O alcance da Lei de Anistia volta ao centro do debate constitucional no Supremo Tribunal Federal. O ministro Alexandre de Moraes pediu vista e suspendeu o julgamento que discute se a norma de 1979 pode ser aplicada a crimes de caráter permanente praticados durante a ditadura militar, como ocultação de cadáver e sequestro, quando seus efeitos permanecem até hoje. A análise envolve diretamente os limites da anistia penal e o tratamento jurídico de violações graves de direitos humanos.

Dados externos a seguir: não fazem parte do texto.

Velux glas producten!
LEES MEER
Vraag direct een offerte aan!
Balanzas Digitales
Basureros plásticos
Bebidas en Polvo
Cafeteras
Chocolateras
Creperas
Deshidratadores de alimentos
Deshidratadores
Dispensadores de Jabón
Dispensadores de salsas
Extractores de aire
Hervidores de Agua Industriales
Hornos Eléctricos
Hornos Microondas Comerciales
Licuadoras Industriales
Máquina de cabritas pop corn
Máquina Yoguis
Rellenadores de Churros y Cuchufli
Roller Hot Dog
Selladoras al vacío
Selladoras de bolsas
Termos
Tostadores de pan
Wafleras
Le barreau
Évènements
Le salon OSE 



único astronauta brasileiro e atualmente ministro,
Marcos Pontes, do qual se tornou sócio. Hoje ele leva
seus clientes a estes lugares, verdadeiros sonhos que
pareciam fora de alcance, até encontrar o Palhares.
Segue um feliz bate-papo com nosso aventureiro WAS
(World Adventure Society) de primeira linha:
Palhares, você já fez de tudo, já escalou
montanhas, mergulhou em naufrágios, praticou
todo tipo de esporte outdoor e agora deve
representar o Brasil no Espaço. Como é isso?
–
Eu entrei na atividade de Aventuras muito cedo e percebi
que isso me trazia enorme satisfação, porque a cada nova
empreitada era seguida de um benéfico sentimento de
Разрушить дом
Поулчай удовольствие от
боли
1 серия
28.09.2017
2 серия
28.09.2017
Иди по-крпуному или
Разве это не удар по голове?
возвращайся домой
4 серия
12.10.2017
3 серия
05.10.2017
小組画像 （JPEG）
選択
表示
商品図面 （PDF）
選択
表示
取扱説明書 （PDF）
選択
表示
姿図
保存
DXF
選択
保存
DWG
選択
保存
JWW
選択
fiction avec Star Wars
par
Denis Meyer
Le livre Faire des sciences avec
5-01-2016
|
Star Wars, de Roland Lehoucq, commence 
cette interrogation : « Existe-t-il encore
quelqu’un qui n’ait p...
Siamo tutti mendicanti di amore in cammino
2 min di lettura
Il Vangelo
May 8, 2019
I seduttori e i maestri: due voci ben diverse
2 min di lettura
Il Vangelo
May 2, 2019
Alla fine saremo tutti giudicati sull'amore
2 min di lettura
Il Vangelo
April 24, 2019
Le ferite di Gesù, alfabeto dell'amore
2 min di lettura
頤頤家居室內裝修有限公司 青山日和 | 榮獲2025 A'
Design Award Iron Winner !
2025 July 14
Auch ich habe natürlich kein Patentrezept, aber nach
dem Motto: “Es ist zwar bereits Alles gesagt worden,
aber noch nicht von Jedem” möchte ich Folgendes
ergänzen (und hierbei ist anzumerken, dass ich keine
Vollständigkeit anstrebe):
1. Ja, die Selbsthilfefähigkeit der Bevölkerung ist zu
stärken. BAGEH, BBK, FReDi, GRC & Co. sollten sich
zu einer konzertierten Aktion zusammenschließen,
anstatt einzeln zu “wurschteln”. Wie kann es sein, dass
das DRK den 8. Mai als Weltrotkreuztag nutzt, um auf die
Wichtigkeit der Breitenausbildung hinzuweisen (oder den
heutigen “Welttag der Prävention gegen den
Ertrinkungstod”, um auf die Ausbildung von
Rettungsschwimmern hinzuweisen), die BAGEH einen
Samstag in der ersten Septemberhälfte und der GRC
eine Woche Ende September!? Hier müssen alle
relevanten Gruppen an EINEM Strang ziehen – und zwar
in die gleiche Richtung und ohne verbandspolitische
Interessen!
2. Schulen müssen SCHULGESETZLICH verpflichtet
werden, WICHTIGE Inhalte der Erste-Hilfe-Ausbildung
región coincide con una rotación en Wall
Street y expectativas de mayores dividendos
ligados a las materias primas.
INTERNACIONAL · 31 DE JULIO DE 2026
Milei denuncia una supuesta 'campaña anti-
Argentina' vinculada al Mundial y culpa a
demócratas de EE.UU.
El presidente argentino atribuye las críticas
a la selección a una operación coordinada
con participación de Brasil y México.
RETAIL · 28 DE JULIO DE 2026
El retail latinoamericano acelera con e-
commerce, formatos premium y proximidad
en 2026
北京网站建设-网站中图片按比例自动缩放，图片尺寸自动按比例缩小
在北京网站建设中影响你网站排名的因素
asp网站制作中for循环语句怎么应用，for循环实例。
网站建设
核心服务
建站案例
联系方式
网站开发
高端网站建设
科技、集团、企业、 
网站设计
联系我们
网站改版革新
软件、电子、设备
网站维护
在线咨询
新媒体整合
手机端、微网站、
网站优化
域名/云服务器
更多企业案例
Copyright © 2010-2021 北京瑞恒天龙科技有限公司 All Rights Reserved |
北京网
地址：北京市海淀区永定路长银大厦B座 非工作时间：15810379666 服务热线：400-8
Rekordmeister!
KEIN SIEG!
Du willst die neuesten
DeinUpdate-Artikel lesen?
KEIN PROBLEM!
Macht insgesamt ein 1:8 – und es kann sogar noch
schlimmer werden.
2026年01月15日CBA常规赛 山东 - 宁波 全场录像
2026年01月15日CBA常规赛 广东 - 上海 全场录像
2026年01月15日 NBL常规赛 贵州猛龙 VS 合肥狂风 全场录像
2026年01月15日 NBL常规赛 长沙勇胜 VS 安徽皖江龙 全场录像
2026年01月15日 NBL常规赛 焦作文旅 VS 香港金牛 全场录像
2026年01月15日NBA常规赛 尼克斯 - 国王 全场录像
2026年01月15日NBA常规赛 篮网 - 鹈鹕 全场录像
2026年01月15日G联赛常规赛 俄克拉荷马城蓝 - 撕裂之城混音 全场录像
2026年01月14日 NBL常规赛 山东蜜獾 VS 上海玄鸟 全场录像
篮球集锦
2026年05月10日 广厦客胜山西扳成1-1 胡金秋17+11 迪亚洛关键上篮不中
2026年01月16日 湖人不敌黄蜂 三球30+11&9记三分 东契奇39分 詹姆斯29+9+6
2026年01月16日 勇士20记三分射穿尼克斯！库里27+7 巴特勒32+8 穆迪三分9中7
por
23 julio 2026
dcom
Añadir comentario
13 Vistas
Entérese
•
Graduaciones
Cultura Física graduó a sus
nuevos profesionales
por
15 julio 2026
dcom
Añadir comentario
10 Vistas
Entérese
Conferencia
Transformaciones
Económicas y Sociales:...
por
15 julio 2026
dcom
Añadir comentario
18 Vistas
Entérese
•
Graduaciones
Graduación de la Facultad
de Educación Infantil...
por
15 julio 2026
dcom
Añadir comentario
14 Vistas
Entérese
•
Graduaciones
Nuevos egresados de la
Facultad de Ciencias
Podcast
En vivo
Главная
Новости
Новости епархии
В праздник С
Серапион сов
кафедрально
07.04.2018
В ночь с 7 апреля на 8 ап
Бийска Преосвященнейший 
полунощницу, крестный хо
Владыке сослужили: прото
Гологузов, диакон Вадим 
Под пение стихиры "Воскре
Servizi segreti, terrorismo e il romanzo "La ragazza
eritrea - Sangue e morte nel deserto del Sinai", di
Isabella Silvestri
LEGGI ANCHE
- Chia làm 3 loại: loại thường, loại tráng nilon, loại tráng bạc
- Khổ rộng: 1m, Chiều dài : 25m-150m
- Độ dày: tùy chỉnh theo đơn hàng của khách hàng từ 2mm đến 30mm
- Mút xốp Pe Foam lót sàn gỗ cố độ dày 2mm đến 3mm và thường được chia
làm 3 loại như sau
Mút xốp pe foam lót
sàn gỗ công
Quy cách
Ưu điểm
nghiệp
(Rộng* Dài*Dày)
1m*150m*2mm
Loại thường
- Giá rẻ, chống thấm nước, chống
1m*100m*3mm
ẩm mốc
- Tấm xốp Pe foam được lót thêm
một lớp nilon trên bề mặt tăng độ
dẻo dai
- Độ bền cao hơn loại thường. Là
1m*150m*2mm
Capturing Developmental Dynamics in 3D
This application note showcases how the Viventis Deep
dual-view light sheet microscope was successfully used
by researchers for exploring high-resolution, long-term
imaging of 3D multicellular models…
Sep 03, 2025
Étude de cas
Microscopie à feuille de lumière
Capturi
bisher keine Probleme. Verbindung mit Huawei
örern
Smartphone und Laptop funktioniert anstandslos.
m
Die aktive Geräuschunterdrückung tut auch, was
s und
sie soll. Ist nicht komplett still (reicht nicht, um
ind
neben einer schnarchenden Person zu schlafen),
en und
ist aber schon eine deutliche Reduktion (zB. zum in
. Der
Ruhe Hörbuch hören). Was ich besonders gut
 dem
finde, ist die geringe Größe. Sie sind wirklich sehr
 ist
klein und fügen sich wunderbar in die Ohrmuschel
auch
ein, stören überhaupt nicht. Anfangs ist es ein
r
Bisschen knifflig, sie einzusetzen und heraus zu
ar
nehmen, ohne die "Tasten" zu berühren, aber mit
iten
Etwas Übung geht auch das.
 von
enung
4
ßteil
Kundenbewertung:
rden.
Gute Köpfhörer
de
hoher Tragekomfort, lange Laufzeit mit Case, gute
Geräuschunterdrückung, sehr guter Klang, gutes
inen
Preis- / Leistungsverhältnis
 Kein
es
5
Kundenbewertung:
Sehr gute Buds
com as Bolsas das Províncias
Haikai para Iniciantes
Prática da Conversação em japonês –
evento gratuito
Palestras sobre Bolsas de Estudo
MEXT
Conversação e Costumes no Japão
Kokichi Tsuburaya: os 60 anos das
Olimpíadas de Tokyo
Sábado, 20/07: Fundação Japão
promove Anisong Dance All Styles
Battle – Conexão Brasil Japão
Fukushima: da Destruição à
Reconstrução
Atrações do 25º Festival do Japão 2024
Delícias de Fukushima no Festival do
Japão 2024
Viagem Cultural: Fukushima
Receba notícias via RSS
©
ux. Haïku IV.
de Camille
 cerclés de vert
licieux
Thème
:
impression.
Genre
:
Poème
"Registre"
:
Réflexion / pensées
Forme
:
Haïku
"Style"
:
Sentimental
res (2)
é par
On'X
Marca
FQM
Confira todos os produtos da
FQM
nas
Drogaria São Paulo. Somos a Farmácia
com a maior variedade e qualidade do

A controvérsia reúne dois processos com repercussão nacional: o ARE 1.501.674, sobre ação penal contra o coronel da reserva Lício Augusto Ribeiro Maciel, acusado de ocultação de cadáver na região do Araguaia, e o ARE 1.484.833, que trata da extinção da punibilidade de Carlos Alberto Augusto, o “Carlinhos Metralha”, condenado por sequestro qualificado. O voto do relator, ministro Flávio Dino, sustenta que a Lei 6.683/1979 não alcança crimes permanentes cuja execução tenha ultrapassado o marco temporal fixado entre 2 de setembro de 1961 e 15 de agosto de 1979. Para ele, a continuidade da conduta impede a concessão de anistia, pois, nesses casos, o delito se renova no tempo.
A procuradora regional da República Eugênia Gonzaga, presidente da Comissão Especial sobre Mortos e Desaparecidos Políticos, avalia que o voto esclarece o conceito de crime permanente, mas observa que não houve enfrentamento explícito quanto a homicídio qualificado e falsidade ideológica, também discutidos nos processos. Ela recorda que é a primeira manifestação do Supremo Tribunal Federal sobre o tema em 15 anos, após o julgamento da ADPF 153, ainda com embargos pendentes. O Ministério Público Federal defende que, além de permanentes, tais delitos configuram crimes contra a humanidade, não sujeitos à anistia, posição que dialoga com decisões da Corte Interamericana de Direitos Humanos sobre desaparecimentos forçados no Brasil.
Nos tribunais regionais, prevaleceu até aqui o entendimento de que os fatos teriam natureza política ou conexa, estando abrangidos pela anistia. A discussão técnica também divide penalistas. Para Fernanda Tórtima e Helena Regina Lobo da Costa, a ocultação de cadáver é crime instantâneo de efeitos permanentes, pois o verbo típico é “ocultar”, e não “manter oculto”. Já Guilherme de Souza Nucci sustenta que a conduta pode se prolongar enquanto o corpo permanecer escondido, prolongando a consumação. O desfecho no STF terá impacto direto sobre a responsabilização penal por crimes da ditadura, a segurança jurídica e a interpretação contemporânea da Lei de Anistia.